Problem set
1. Please list the products that the news story on engineering "smart" cells names as made with the help of altered microorganism cells.
2. Continue the news story on engineering "smart" cells from the point where it ends.

News Story
Making “Smart” Cells Smarter
For years, scientists have explored ways to alter the cells of microorganisms in efforts to improve how a wide range of products are made – including medicines, fuels, and even beer. By tapping into the world of metabolic engineering, researchers have also developed techniques to create “smart” bacteria capable of carrying out a multitude of functions that impact processes involved in drug delivery, digestion, and even water decontamination.
But, altering the genetic and regulatory processes that take place within cells presents challenges.
To start, cells are already programmed to carry out their normal, everyday processes with maximum efficiency; any alterations that engineers make to increase a cell’s production of a certain substance can, in turn, upset these processes and overburden the cell.
To address this problem, William E. Bentley, a University of Maryland bioengineering professor and director of the Robert E. Fischell Institute for Biomedical Devices, is working with a team of researchers to focus on engineering microbial consortia, wherein cell subpopulations are engineered to work together to carry out a desired function. This strategy – which others in the field have also explored – allows engineers to design specialized cells and divvy up the target workload among a group of cells.
The tradeoff is that directing a cell consortium to carry out specific tasks requires engineers to somehow regulate how many of each cell subpopulation are present. Until now, there’s been little research focused on developing devices or systems to automatically regulate the compositions of cellular subpopulations within a consortium. Generally, studies of cell consortia have required engineers to use painstaking manual techniques to strike that balance.

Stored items
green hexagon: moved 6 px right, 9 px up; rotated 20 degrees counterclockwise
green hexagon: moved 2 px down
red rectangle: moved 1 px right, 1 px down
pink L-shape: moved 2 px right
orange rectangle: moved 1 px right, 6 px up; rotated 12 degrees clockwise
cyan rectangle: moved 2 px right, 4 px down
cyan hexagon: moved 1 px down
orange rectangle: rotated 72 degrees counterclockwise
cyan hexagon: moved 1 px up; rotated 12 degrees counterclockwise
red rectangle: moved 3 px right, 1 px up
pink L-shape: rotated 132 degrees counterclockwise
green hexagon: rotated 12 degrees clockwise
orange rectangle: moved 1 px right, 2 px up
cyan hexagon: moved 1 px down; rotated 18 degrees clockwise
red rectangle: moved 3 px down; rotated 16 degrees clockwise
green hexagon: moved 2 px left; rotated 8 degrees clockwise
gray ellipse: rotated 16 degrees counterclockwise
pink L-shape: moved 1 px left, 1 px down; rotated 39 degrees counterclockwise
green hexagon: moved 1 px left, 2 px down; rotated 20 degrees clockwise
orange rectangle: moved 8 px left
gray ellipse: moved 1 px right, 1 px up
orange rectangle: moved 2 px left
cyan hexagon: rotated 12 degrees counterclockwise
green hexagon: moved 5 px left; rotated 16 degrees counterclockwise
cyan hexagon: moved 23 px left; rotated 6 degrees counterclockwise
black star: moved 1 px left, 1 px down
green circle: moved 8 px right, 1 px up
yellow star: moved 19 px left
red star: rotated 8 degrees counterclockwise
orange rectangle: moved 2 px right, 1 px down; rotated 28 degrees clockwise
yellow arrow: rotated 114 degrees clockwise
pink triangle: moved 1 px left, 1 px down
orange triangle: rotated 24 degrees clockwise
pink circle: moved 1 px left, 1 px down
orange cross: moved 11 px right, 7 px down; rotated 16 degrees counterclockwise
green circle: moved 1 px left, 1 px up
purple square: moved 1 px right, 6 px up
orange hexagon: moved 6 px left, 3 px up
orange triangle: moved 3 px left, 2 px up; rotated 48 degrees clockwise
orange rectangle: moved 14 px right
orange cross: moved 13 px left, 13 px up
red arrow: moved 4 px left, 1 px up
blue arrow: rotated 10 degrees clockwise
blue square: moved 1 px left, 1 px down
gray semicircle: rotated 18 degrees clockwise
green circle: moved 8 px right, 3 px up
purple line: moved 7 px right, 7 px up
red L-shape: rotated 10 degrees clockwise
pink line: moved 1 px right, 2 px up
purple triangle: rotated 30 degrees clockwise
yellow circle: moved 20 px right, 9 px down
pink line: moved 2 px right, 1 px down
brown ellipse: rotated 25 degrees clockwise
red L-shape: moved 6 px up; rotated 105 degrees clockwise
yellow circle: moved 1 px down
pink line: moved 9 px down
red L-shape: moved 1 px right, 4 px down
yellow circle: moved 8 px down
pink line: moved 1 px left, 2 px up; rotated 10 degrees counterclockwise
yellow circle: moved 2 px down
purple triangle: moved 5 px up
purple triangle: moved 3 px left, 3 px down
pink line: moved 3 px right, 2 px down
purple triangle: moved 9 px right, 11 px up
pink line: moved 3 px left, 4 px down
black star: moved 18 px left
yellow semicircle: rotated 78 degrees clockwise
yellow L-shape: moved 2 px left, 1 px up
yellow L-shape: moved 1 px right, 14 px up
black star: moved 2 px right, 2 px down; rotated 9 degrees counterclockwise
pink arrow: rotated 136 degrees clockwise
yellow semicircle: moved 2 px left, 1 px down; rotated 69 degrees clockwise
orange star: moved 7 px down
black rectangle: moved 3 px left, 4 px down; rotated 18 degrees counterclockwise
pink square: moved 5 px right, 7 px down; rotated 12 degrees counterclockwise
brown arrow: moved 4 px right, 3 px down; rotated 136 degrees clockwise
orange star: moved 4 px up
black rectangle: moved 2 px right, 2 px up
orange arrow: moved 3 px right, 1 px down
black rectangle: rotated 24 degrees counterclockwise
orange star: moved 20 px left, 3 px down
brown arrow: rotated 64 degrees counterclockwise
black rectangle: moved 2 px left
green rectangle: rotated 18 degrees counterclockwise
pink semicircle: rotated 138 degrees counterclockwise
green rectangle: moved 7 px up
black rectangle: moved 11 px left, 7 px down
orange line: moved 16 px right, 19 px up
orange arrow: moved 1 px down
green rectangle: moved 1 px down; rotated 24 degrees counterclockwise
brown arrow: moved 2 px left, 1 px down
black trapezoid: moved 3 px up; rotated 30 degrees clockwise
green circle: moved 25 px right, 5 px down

Answers for the exercise
1. Medicines, fuels, beer

2.
Bentley and his team are focused on reengineering cells so that they’re able to coordinate their subpopulation densities autonomously. Their technique was highlighted in a Nature Communications paper published on Sept. 11.
“The key concept is that groups of cells can be engineered to self-regulate their composition, and no outside input is needed,” Bentley said. “For example, there’s no way to ensure that the bacteria engineered for use in the gastrointestinal tract will actually be retained or behave as we expect. And you can’t use convenient means such as magnetic or electrical fields to regulate bacteria in the gut, so why not incorporate the self-regulation property into the bacteria themselves?”
Like others in the field, Bentley and members of his Biomolecular and Metabolic Engineering Lab previously investigated “quorum sensing,” or QS—a bacterial form of cell-to-cell communication—to engineer communication circuits between bacterial strains to coordinate their behaviors.
To create an autonomous system, Bentley and his team rewired the bacterial QS systems in two strains of E. coli so that the growth rate of communicating cell subpopulations within the consortia would be dictated by signaling between the cells. It’s a sort of feedback loop in which cells are able to sense and react to intercellular signaling molecules called autoinducers, which enable bacteria to work together of their own accord.
The breakthrough could be key to a host of new functions for “smart bacteria” developed through genetic engineering, ranging from drug delivery to water decontamination to new fermentation processes for the latest craft beverage.
“Increasingly, consortia of microbes will be tasked with converting raw materials into valuable products,” Bentley said. “The raw materials may be wastes or byproducts of industrial processes. The synthetic capabilities of consortia may far surpass those of pure monocultures, so methodologies that help to align consortia will be needed.”
University of Maryland Fischell Department of Bioengineering (BIOE) and Institute for Bioscience and Biotechnology Research (IBBR) researcher Kristina Stephens served as first author on the Nature Communications paper titled, “Bacterial co-culture with cell signaling translator and growth controller modules for autonomously regulated culture composition.” Maria Pozo (BIOE), Chen-Yu Tsao (BIOE, IBBR), and Pricila Hauk (BIOE, IBBR) also contributed to the paper.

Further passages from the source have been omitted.